ADDITIONAL INFORMATION - FINANCIAL STATEMENT SCHEDULE 1
FINANCIAL INFORMATION OF PARENT COMPANY
NOTES TO FINANCIAL STATEMENT SCHEDULE 1
(In thousands of U.S. dollars, except share and per share data)

1.

Schedule 1 has been provided pursuant to the requirements of Rule 12-04(a) and 4-08(e)(3) of Regulation
S-X, which require condensed financial information as to financial position, cash flows and results and
operations of a parent company as of the same dates and for the same periods for which audited
consolidated financial statements have been presented when the restricted net assets of the consolidated and
unconsolidated subsidiaries together exceed 25 percent of consolidated net assets as of end of the most
recently completed fiscal year.

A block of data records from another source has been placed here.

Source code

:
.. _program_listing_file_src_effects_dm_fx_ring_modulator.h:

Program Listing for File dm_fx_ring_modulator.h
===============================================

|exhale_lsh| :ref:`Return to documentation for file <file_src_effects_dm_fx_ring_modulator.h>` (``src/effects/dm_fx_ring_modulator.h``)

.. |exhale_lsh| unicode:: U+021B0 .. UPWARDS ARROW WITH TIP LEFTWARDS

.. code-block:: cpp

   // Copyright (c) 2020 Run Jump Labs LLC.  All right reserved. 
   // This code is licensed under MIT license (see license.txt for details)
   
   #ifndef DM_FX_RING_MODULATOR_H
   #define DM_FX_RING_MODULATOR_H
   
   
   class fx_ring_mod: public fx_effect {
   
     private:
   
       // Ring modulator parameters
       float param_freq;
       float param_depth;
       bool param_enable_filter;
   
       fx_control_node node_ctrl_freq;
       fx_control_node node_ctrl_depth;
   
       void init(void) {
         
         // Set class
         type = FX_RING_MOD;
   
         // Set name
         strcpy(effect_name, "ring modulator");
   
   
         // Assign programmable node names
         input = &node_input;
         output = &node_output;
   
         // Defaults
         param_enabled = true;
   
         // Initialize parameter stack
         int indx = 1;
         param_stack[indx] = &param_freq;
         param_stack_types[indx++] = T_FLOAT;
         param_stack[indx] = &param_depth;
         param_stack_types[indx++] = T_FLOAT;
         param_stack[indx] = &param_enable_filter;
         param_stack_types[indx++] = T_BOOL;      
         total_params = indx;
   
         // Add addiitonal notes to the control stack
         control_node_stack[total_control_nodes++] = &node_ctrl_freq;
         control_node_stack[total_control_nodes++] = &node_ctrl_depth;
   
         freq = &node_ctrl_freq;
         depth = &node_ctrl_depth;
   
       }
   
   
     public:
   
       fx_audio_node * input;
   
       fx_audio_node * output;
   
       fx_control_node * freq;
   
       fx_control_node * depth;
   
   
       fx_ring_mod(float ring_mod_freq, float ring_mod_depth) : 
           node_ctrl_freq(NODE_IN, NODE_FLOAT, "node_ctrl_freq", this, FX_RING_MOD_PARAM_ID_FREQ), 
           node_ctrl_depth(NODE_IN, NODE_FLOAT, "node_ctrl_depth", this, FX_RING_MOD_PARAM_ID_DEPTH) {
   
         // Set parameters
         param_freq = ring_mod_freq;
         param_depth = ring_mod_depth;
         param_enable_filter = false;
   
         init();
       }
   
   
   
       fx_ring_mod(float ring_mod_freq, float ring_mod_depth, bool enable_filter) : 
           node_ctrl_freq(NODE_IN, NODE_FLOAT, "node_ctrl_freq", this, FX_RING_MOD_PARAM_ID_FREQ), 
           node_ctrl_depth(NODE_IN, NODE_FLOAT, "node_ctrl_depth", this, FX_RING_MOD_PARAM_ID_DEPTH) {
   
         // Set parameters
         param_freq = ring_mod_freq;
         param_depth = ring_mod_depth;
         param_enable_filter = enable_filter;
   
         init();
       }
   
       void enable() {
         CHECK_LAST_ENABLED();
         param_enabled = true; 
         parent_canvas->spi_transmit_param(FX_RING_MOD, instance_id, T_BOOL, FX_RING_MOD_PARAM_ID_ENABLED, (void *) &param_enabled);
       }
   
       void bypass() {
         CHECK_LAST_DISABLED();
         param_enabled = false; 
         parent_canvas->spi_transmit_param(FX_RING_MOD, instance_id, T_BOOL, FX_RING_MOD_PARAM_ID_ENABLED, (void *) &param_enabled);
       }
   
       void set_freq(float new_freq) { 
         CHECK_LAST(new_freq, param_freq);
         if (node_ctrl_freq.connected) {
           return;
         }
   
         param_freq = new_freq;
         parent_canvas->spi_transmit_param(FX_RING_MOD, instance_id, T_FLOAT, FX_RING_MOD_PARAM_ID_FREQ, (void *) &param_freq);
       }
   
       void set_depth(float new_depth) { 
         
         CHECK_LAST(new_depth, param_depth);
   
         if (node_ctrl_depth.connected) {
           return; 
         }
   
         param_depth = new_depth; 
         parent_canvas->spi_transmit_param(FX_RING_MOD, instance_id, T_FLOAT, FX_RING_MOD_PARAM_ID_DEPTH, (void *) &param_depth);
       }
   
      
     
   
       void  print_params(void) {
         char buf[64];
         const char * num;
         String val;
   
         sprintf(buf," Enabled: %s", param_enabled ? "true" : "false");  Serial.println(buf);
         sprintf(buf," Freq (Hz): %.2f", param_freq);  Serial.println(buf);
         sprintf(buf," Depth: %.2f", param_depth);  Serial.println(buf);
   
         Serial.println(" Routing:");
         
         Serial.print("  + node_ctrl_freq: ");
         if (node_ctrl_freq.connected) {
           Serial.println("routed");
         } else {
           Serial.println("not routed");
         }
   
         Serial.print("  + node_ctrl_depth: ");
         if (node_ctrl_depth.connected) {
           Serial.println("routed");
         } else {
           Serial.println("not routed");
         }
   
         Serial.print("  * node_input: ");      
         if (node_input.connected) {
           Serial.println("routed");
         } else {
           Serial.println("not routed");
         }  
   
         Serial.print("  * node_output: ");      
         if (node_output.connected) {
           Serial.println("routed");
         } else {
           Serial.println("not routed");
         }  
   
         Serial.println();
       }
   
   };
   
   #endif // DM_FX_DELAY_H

As of December 31, 2015 and 2014, approximately $4,054,000 and
$3,786,000, respectively, of the restricted net assets were not available for distribution, and as such, the
condensed financial information of the Company has been presented for the years ended December 31,
2015, 2014 and 2013. The Company received cash dividend of $150,000, 420,000 and nil from its
subsidiary during the years ended December 31, 2015, 2014 and 2013, respectively.

2. Basis of Presentation

The condensed financial information has been prepared using the same accounting policies as set out in the
Company’s consolidated financial statements except that the parent company has used equity method to
account for its investments in subsidiaries.